Later on when we calculate the loss, we cut off the first element of each tensor to get:

$$\begin{align*}
\text{trg} = [&y_1, y_2, y_3, \texttt{<eos>}]\\
\text{outputs} = [&\hat{y}_1, \hat{y}_2, \hat{y}_3, \texttt{<eos>}]
\end{align*}$$

In [0]:
class Seq2Seq(nn.Module):
    def __init__(self, encoder, decoder, device):
        super().__init__()
        
        self.encoder = encoder
        self.decoder = decoder
        self.device = device
        
        assert encoder.hid_dim == decoder.hid_dim, \
            'Hidden dimensions of encoder and decoder must be equal!'
        assert encoder.n_layers == decoder.n_layers, \
            'Encoder and decoder must have equal number of layers!'
        
    def forward(self, src, trg):
        
        #src = (src len, batch size)
        #trg = (trg len, batch size)
        
        batch_size = trg.shape[1]
        trg_len = trg.shape[0]
        trg_vocab_size = self.decoder.output_vocab_size
        
        #tensor to store decoder outputs
        outputs = torch.zeros(trg_len, batch_size, trg_vocab_size).to(self.device)
        
        #last hidden state of the encoder is used as the initial hidden state of the decoder
        hidden, cell = self.encoder(src)
        
        #first input to the decoder is the <sos> tokens
        input = trg[0,:]
        
        for t in range(1, trg_len):
            
            #insert input token embedding, previous hidden and previous cell states
            #receive output tensor (predictions) and new hidden and cell states
            output, hidden, cell = self.decoder(input, hidden, cell)
            
            #place predictions in a tensor holding predictions for each token
            outputs[t] = output
            
            #get the highest predicted token from our predictions
            top1 = output.argmax(1) 
            
            #use predicted token as next input
            input = top1
        
        return outputs

Let's see if our model works...

In [0]:
INPUT_VOCAB_SIZE = len(SRC.vocab)
OUTPUT_VOCAB_SIZE = len(TRG.vocab)
ENC_EMB_DIM = 256
DEC_EMB_DIM = 256
HID_DIM = 512
N_LAYERS = 2
ENC_DROPOUT = 0.5
DEC_DROPOUT = 0.5

enc = Encoder(INPUT_VOCAB_SIZE, ENC_EMB_DIM, HID_DIM, N_LAYERS, ENC_DROPOUT)
dec = Decoder(OUTPUT_VOCAB_SIZE, DEC_EMB_DIM, HID_DIM, N_LAYERS, DEC_DROPOUT)

model = Seq2Seq(enc, dec, device).to(device)

In [0]:
out = model(ex.src, ex.trg)
print(out.size())

* * * * * * * * *

DIRECTIVE 1 ▸ Name every uppercase constant that the sequence-to-sequence model code assigns a value to before building the encoder and decoder.

PROVIDED DATA ▸
* * * * * * * * *

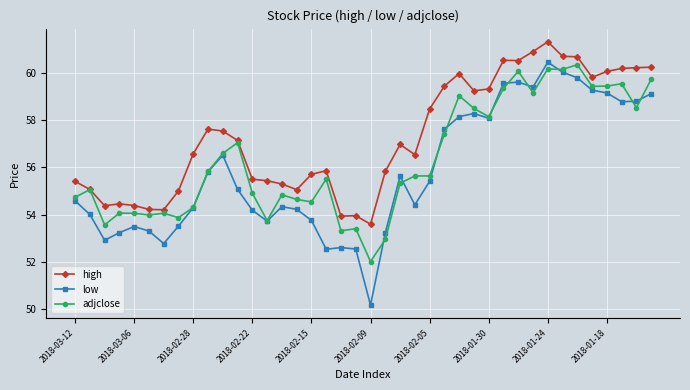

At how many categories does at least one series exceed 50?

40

* * * * * * * * *

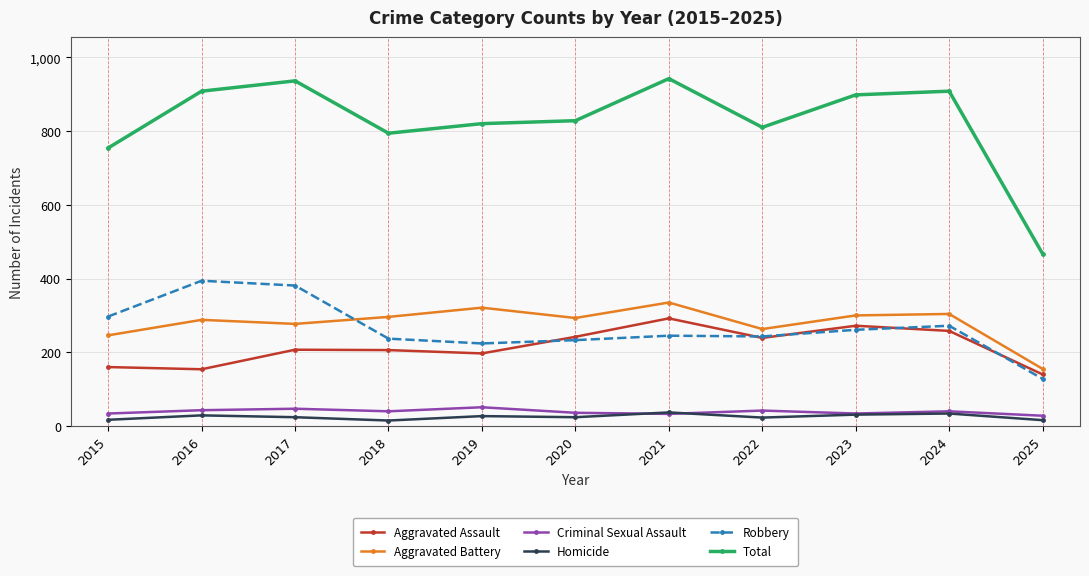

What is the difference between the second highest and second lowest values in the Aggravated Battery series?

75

* * * * * * * * *

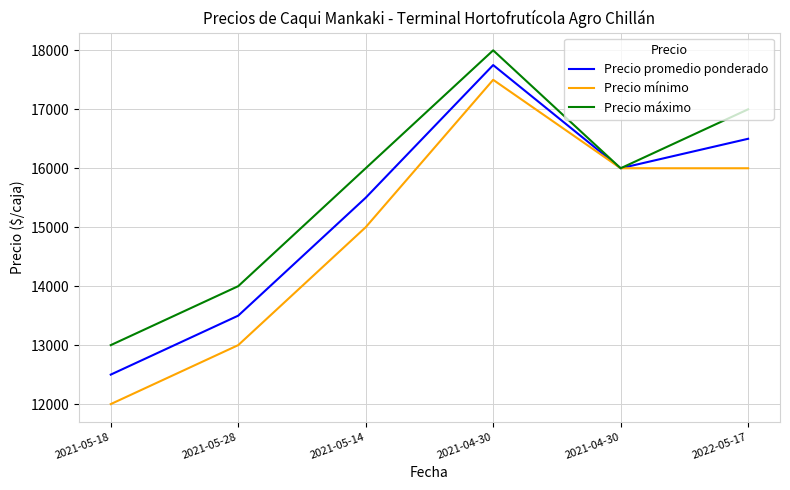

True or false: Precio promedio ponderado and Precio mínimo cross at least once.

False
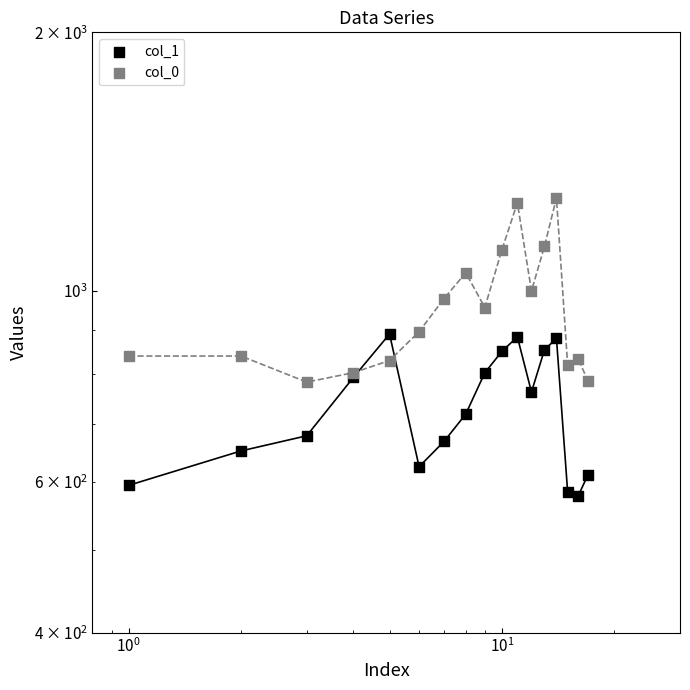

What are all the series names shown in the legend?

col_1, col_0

* * * * * * * * *

DIRECTIVE 2 ▸ In the listing, begin at the line that contains "True or false: Precio" and stop after the line that contains "col_1, col_0". Render those lines as a Markdown table with the columns Row and Line, leaving out blank lines and the pictures.

ANSWER SPACE 1 ▸ INPUT_VOCAB_SIZE, OUTPUT_VOCAB_SIZE, ENC_EMB_DIM, DEC_EMB_DIM, HID_DIM, N_LAYERS, ENC_DROPOUT, DEC_DROPOUT

ANSWER SPACE 2 ▸
| Row | Line |
|---|---|
| 1 | True or false: Precio promedio ponderado and Precio mínimo cross at least once. |
| 2 | False |
| 3 | What are all the series names shown in the legend? |
| 4 | col_1, col_0 |